• [DOCUMENT]
══════

Additional Director General of Police (Anti-Corruption Bureau, Maharashtra)
- Incumbent
- Assumed office 15 December 2022

Joint Commissioner of Police, Law & Order Mumbai (Maharashtra, India)
- In office 4 September 2020 – 15 December 2022

Special Inspector-General of Police (Aurangabad Range, Maharashtra, India)
- In office 2015–2016
- Preceded by: Amitesh Kumar
- Succeeded by: Ajit .V. Patil

Additional Commissioner of Police, Mumbai West Region

Personal details
- Born: Vishwas Narayan Nangare Patil 1 June 1973 (age 53) Sangli, Maharashtra, India.
- Spouse: Rupali Nangare Patil
- Children: Janhavi; Ranveer;
- Alma mater: Osmania University Shivaji University
- Occupation: Indian Police Service
- Profession: IPS Officer, Author
- Awards: President's Police Medal (gallantry)

= Vishwas Nangare Patil =

Indian Police Service Officer

Vishwas Narayan Nangare Patil, is an Indian Police Service officer. He serves as the Additional Director General of Police in the Anti-corruption Bureau, Maharashtra. Previously he was Joint Commissioner of Police (Law & Order), Mumbai. Formerly he was Commissioner of Police, Nashik city. Patil completed his training in1997. In 2015 he was awarded the President's Police Medal (gallantry) for his role in the counterterrorist operations during the 2008 Mumbai attacks.

══════

• [SUPPLIED DATA]
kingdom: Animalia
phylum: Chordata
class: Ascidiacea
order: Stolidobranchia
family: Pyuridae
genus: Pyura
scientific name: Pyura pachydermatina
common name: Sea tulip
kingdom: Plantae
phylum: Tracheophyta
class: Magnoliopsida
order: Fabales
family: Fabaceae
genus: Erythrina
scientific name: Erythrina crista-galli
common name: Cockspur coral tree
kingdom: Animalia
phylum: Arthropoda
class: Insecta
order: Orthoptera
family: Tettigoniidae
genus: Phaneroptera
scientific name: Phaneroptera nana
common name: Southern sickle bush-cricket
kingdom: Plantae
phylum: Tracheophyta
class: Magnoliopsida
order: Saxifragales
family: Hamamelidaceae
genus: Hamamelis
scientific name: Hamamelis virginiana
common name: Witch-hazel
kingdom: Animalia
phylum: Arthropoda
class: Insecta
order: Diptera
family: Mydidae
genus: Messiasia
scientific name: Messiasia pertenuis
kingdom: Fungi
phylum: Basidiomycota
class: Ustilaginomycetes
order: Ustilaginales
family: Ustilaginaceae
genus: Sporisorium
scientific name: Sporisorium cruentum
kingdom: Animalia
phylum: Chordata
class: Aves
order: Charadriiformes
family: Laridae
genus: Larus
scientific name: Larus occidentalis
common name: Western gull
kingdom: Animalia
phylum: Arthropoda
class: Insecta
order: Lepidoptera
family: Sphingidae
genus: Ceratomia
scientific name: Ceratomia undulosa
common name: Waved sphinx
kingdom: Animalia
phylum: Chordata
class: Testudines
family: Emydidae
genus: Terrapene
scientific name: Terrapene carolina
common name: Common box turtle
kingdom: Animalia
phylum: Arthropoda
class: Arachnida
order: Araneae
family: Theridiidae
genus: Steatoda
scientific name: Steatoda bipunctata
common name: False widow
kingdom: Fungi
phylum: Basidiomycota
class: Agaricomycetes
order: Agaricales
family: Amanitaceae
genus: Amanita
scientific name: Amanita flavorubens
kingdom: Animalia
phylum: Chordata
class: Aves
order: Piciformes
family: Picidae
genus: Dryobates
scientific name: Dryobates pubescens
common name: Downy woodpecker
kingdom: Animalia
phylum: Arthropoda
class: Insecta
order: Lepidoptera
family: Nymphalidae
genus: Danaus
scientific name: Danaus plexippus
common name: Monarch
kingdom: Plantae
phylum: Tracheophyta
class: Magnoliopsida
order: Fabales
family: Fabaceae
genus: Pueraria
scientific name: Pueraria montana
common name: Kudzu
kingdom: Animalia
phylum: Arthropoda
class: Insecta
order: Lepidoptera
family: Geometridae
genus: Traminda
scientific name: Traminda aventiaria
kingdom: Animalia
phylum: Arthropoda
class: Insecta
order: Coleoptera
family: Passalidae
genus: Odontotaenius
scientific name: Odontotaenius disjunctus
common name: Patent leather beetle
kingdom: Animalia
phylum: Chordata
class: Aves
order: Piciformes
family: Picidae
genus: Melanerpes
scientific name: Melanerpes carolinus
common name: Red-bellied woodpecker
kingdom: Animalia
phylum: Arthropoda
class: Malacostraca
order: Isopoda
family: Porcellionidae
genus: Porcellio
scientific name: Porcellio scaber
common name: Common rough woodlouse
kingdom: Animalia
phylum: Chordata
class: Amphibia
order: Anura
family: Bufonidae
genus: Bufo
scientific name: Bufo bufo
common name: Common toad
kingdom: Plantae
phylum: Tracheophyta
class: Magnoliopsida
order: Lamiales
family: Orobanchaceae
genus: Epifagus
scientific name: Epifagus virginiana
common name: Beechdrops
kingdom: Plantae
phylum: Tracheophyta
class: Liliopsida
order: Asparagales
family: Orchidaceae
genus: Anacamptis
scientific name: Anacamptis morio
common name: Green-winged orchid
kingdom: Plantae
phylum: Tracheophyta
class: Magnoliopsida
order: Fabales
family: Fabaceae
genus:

══════

• [TASK DETAILS] Carry the biography of police officer Vishwas Nangare Patil forward from its last sentence.

• [WRITTEN RESPONSE]
==Career==

Nangare-Patil was deputy commissioner of police Zone-1 in South Mumbai during the attack. He confronted the terrorists at Taj hotel. He shot one of them in the leg. During this fight with the terrorists, they shot down one of Nangare's bodyguards and injured one. He had barged in there without any bulletproof vest only with a Glock and if he had not done it people would have died in the marriage hall known as crystal hall.

===Positions held===
- Commissioner of Police - Maharashtra Nagpur Police
- Additional Director General of Police - Anti-Corruption Bureau
- Inspector General of Police (Law and Order) - Mumbai
- Additional Commissioner of Police - Mumbai.
- Superintendent of Police - Thane Rural (2010–11).
- Superintendent of Police - Latur (2002–04)
- Additional Superintendent of Police - Nanded
- Assistant Superintendent of Police - Dhule

Special inspector general of police [IG] Kolhapur

==Books==
- Mann Mein Hai Vishwas (Hindi).
- Kar Har Maidan Fateh (Hindi).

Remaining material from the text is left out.